By William Goff, Alexandria (File photo)
To the editor:
Last month, the Alexandria Times published an editorial suggesting an outside-the-box process was necessary to avoid a collision between Seminary Hill residents and city officials about installing lights on the field at T.C. Williams (“Our View: Outside the box thinking is needed to avoid collision over T.C. lights,” January 14). I applaud the Times editorial board’s effort to take a stand on this issue and suggest a resolution to the issue.
The editorial articulated that a new stadium is absolutely necessary to advance our community sports needs. Rather than redoing a rag tag stadium complex at T.C. Williams High school, the Times article suggests that officials consider a new stadium in a less central and more commercial location like the Eisenhower Valley, which would make the field more accessible to fans and less disruptive to neighborhoods.
While I agree with the essence of that idea, I have a better solution — an ultimately less expensive and more financially rewarding alternative. If we truly want to relive the Titan experience, if the project is truly about Friday night lights and school sports, then the stadium needs to be built at George Washington Middle School for the following reasons.
George Washington is currently in disrepair and needs to be modernized or rebuilt, so why not make it a package deal — renovate the school as necessary and build a stadium and a track to coexist with the school. The Titans played at the original Parker-Gray Stadium, which was located at George Washington, not T.C. Williams, so this alternative is doable.
From a business point of view, imagine the impact this stadium would have on businesses in Del Ray. Imagine thousands of spectators trekking down the one-mile corridor of Mount Vernon Avenue to celebrate the Titans’ victories at Fireflies, Los Tios, or other restaurants and shops. No longer is the only meal choice Atlantis, McDonald’s or Subway at Bradlee Shopping Center.
While businesses are leaving Old Town, Del Ray and the area around West Street would flourish. Plus, the area around the field is heavily commercial and Metro accessible, making the site a perfect location, while a parking garage could be constructed for additional parking. The cost of this venture would be borne by expanded private partnerships with local businesses and investors, as it could be viewed as a business project not a school project.
In return for city contracts, developers would build and help finance the project. Sponsorship signs could be erected around the field to acknowledge the generosity of these sponsors and investors. Such signs would be readily seen from the nearby Metro station and surrounding buildings.

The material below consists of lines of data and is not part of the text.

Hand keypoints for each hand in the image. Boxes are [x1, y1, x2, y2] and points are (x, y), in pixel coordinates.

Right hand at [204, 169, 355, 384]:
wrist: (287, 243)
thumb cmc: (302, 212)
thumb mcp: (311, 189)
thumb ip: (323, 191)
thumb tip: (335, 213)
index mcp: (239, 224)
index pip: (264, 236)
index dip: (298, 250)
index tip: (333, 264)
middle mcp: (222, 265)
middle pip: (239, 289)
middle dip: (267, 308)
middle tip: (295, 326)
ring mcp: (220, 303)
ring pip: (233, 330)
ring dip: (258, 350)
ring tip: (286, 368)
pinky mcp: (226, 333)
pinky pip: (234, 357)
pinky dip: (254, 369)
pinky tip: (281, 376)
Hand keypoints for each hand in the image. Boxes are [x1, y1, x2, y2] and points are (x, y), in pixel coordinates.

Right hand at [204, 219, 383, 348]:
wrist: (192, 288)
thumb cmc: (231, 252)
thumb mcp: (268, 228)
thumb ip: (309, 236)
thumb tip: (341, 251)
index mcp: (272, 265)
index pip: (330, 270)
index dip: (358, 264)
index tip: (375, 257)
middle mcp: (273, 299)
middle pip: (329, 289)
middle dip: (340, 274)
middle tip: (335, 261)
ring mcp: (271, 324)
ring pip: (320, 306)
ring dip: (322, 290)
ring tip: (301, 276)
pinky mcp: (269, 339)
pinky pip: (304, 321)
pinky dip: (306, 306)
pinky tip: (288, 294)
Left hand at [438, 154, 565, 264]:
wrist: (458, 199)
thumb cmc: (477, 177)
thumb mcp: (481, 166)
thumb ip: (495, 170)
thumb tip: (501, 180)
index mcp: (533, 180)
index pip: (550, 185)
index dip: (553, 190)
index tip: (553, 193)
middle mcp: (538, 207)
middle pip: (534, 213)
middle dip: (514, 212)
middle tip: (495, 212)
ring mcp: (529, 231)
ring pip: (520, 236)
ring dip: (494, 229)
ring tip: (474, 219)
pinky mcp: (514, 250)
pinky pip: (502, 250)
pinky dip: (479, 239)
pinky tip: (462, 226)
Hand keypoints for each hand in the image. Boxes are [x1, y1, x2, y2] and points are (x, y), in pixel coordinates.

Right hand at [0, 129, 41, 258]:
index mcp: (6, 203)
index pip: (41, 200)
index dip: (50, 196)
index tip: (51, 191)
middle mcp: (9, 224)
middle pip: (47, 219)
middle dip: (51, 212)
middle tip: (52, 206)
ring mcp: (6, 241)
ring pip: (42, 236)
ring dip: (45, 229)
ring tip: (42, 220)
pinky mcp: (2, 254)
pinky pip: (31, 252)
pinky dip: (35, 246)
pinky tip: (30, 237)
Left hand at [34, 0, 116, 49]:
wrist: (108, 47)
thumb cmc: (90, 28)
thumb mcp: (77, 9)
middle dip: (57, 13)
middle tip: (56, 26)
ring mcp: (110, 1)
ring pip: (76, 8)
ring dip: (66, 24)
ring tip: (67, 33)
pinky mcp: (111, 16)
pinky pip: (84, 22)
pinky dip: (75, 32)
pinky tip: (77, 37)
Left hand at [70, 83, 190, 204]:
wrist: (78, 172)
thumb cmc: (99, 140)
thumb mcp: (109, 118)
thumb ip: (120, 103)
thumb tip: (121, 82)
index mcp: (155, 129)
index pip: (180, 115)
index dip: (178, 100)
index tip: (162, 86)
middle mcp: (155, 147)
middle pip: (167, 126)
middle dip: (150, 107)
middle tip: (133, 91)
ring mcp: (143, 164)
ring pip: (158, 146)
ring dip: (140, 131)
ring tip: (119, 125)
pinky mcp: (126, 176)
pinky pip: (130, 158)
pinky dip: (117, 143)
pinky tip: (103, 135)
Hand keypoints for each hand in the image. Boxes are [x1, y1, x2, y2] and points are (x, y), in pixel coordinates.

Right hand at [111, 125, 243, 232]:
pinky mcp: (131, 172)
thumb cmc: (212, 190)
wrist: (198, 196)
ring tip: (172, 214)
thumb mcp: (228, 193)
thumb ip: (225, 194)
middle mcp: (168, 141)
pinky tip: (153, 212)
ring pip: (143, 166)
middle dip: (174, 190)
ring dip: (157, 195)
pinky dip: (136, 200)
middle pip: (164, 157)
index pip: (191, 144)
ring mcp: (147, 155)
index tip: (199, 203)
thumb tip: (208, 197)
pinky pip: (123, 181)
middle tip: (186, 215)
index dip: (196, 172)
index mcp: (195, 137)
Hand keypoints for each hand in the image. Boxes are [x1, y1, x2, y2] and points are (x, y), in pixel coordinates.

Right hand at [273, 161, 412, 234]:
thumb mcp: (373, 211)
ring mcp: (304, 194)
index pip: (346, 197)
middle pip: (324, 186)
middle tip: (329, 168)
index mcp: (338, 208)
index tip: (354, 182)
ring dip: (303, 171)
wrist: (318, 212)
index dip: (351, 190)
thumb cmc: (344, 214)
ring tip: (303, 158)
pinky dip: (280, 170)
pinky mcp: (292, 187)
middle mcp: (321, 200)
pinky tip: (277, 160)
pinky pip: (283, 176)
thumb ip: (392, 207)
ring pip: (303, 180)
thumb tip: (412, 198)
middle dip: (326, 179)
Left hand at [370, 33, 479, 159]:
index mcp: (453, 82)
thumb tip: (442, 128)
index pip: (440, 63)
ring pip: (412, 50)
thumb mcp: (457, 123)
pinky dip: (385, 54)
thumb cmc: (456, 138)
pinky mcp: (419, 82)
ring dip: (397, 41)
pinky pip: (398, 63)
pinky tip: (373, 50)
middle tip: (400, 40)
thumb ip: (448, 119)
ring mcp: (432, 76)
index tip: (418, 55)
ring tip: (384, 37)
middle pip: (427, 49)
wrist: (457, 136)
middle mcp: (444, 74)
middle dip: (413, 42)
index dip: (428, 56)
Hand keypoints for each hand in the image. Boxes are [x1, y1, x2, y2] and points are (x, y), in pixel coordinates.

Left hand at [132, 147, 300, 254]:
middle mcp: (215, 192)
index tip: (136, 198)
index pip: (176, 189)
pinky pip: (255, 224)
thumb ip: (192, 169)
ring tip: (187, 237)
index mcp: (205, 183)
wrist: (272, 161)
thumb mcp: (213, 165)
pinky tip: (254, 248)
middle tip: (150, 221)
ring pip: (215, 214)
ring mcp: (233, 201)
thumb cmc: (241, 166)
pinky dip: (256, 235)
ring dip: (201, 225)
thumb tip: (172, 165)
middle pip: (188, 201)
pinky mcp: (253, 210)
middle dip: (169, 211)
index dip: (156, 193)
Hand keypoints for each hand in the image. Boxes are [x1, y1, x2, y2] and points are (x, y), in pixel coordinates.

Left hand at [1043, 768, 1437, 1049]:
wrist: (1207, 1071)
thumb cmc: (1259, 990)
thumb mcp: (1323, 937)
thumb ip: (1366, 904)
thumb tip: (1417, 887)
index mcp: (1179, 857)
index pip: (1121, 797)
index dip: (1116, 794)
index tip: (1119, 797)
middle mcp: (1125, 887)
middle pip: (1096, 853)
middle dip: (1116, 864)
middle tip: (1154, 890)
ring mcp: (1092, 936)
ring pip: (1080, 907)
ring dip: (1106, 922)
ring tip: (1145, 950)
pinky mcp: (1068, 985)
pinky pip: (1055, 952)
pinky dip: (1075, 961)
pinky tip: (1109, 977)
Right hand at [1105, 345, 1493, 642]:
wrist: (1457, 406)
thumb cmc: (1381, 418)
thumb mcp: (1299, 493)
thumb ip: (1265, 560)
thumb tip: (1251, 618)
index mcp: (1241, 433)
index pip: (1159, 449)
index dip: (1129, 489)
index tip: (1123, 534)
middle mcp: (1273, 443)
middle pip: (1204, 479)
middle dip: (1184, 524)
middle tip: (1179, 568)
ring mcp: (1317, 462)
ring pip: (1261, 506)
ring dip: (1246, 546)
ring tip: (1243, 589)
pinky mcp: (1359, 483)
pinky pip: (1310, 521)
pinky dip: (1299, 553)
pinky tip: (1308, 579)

Even better, the $6 million earmarked for the T.C. stadium could be funneled back to the schools to hire more teachers, improve academic performance and raise teachers’ salaries.
Finally, the athletic field at T. C. Williams then could be a site for expansion, and the construction of more classrooms and school space would enable the city to plan for enrollment increases. The above plan is viable and can be successful.
The placement of a stadium at George Washington Middle School would be a less expensive alternative. As it evolves, it would stimulate business in Del Ray. There is no business boom at T.C. Williams. The need for a city stadium will be forever addressed and it will be located in the proper historic place, the real Parker-Gray Stadium area. Residents, before we spend $320,000 of your tax dollars allotted for a T.C Williams stadium design, we should discuss placing the Parker-Gray Stadium project at George Washington Middle School.